Sartre offered practical examples of mauvaise foi (bad faith) in action. People who pretend to keep all options open while on a date by deliberately ignoring the sexual implications of their partners’ behavior, for example, illustrate the perpetual tension between facticity and transcendence. Focussing exclusively on what-we-might-become is a handy (though self-deceptive) way of overlooking the truth about what-we-are. Similarly, servers who extravagantly “play at” performing their roles illustrate the tendency to embrace an externally-determined essence, an artificial expectation about what we ought-to-be.
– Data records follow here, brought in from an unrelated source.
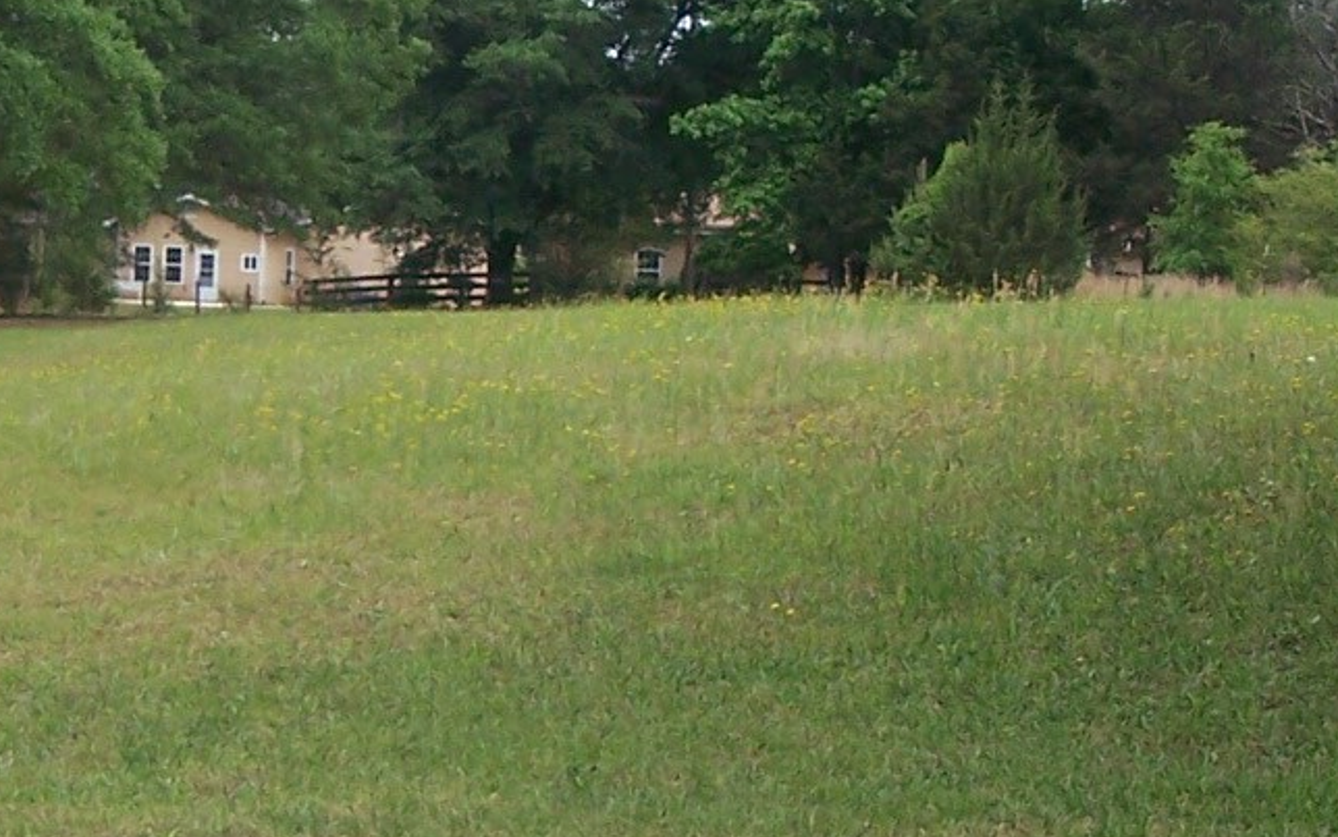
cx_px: 337
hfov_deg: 16.2
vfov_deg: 10.2
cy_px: 282
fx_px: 4669
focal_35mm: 128
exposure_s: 1/250
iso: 80
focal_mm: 6.3
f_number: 2.8
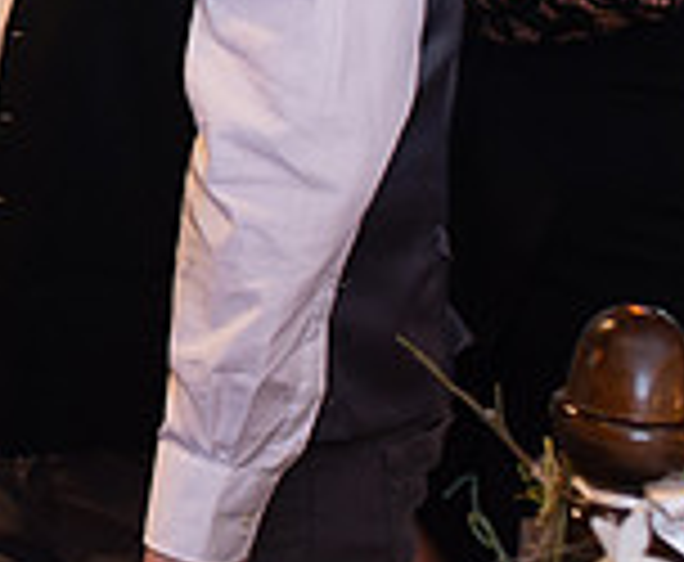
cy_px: -242
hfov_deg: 9.9
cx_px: -551
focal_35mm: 182
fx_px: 3725
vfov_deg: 8.5
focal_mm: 35
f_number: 2.5
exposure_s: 1/100
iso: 500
But once again, of course, the cost is losing what we uniquely are in fact.
The ability to accept ourselves for what we are—without exaggeration—is the key, since the chief value of human life is fidelity to our selves, sincerity in the most profound sense. In our relationships with other human beings, what we truly are is all that counts, yet it is precisely here that we most often betray ourselves by trying to be whatever the other person expects us to be. This is invidious, on Sartre’s view, since it exhibits a total lack of faith in ourselves: to the extent that I have faith in anyone else, I reveal my lack of the courage to be myself. There are, in the end, only two choices—sincerity or self-deception, to be or not to be.
Despair
Sartre‘s short story “The Wall” captures his central philosophical themes in a fictional setting. Only in the true-to-life moment of someone facing up to the immanence of his own death will the nature of human life be revealed.
Pablo fully experiences his own weakness in the face of death. But then his captors offer him the choice of saving himself by betraying his comrade. Now he must decide whether to defend the great cause or to live. After sweating it out, he chooses to give the authorities a phony story, knowing that it will guarantee his death. But the tables are turned when the lie turns out to be true.
Here are all of the consequences of human responsibility: anguish over the decision, abandonment in making it alone, and despair when it backfires. This, Sartre believed, is the character of human life.